Available technologies

Novel fixation technology for orthopaedic surgeries

Reference number: 7990

This technology, that is able to provide screw-strength fixation that can be tuned to different bone properties, whilst allowing non-axisymmetric/multiple fixation features, could enable new/improved orthopaedic treatments.

Proposed use

Various orthopaedic treatments

Problem addressed

Metal implants are used to treat orthopaedic trauma and disease around the body and include spinal fixators, bone fracture fixation plates, tendon repair anchors, ligament reconstruction fixation screws, chondral repair implants and total joint replacement implants. These implants are used in high volumes – it is estimated that 7 million Americans are currently living with a joint replacement.

Modern implants typically rely on press fit or screw fixation. However, because screws must be rotated about their own axis to achieve fixation, they are of no use for non-axisymmetric/ multiple fixation features.  Such designs either require modularity or press fit fixation. Modularity between screw fixation bases and other components can lead to problems with intraoperative assembly and fretting and corrosion wear; the subsequent soft tissue reactions to the resulting metal debris can cause a severe revision burden. Press fit fixations enable non-axisymmetric/multiple fixation features and are frequently used for arthroplasty components.  However, they are hard to tune to different bone types and provide lower initial fixation strength than screws.

Indeed, loosening is a primary reason for failure of joint replacement implants. A robust Implant fixation mechanism is critical to success of these procedures.

Technology overview

Our active fixation technology provides a mechanism to improve both the initial and long-term fixation as it has small, hook-like directionally biased features on the surface of an implant. Being directionally biased, these struts can flex into the implant upon insertion providing low push-in resistance whist they can then flex outwards and grip onto the bone upon providing a high stabilising force under pull-out.

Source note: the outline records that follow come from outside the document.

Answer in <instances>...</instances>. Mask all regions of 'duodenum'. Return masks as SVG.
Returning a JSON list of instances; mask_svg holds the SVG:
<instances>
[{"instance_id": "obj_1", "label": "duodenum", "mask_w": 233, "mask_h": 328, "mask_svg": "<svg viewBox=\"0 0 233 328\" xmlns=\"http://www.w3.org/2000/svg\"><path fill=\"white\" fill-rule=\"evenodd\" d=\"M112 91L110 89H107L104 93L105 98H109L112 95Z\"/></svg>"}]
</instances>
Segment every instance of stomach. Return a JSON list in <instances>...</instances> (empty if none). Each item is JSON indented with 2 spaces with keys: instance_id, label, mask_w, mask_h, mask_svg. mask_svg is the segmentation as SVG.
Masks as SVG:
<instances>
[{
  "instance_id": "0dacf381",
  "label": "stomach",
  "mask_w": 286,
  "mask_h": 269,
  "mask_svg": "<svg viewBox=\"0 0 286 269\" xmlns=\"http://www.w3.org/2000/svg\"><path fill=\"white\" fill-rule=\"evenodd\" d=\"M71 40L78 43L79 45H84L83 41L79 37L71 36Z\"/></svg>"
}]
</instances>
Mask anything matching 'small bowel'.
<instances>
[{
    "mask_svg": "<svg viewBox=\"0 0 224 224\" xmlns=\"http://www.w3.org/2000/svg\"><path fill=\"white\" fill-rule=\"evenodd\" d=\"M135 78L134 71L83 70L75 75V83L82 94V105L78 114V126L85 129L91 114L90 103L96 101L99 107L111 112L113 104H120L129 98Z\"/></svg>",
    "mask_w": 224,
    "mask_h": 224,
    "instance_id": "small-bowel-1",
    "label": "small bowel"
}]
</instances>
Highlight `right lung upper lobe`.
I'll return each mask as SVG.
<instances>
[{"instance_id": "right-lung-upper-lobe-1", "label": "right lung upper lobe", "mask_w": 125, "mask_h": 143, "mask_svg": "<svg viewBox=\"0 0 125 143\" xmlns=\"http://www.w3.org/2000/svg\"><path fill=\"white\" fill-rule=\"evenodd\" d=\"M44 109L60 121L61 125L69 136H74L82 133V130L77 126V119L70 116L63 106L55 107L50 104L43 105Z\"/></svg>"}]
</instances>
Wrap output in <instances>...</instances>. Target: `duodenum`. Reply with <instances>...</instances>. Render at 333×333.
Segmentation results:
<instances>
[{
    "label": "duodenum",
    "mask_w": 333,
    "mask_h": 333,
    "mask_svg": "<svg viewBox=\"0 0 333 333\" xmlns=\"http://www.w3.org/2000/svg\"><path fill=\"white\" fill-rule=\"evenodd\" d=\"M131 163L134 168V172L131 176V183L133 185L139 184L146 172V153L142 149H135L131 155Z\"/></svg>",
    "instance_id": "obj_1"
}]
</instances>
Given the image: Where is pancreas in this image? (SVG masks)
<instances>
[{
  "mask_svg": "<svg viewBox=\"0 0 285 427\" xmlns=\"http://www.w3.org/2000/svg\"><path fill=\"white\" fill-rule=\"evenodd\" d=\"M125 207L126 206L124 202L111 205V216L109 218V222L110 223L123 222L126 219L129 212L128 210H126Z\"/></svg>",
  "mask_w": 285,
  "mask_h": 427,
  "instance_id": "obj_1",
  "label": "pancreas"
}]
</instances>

  • A fixation surface that is easier to insert than to remove, halving the insertion force whilst doubling the anchoring forces compared to conventional press fit technology.
  • Lower insertion force requires less implant impaction whilst guaranteeing fixation, benefiting minimally invasive/ robotic surgery and lowering impaction fracture risk
    Increased anchoring force offers new options for less invasive, smaller implant designs utilising low profile fixation.
  • Combined with the inherent advantage of push-fit technology, not requiring rotational symmetry/ modularity, active fixation could simplify existing procedures whilst also enabling new treatment paradigms

Intellectual property information



Inventor information

Dr Jonathan Jeffers

Reader in Mechanical Engineering. He leads a team PhD students, research associates and registrar surgeons within the Biomechanics Research Group.  His research activity is to translate new treatments and implant technology to clinical use in the orthopaedic field.

Dr Richard Jan Van Arkel

Lecturer in the Department of Mechanical Engineering.  He applies engineering methodology to study orthopaedic systems, determining the impact of surgical interventions on joint biomechanics, the function of implants, and how new technologies, such as additive manufacturing, can improve treatments.

Dr Shaaz Ghouse

Research Associate in the Biomechanics group in the Department of Mechanical Engineering at Imperial College London, focusing on additive manufacturing (3D printing) of metal materials.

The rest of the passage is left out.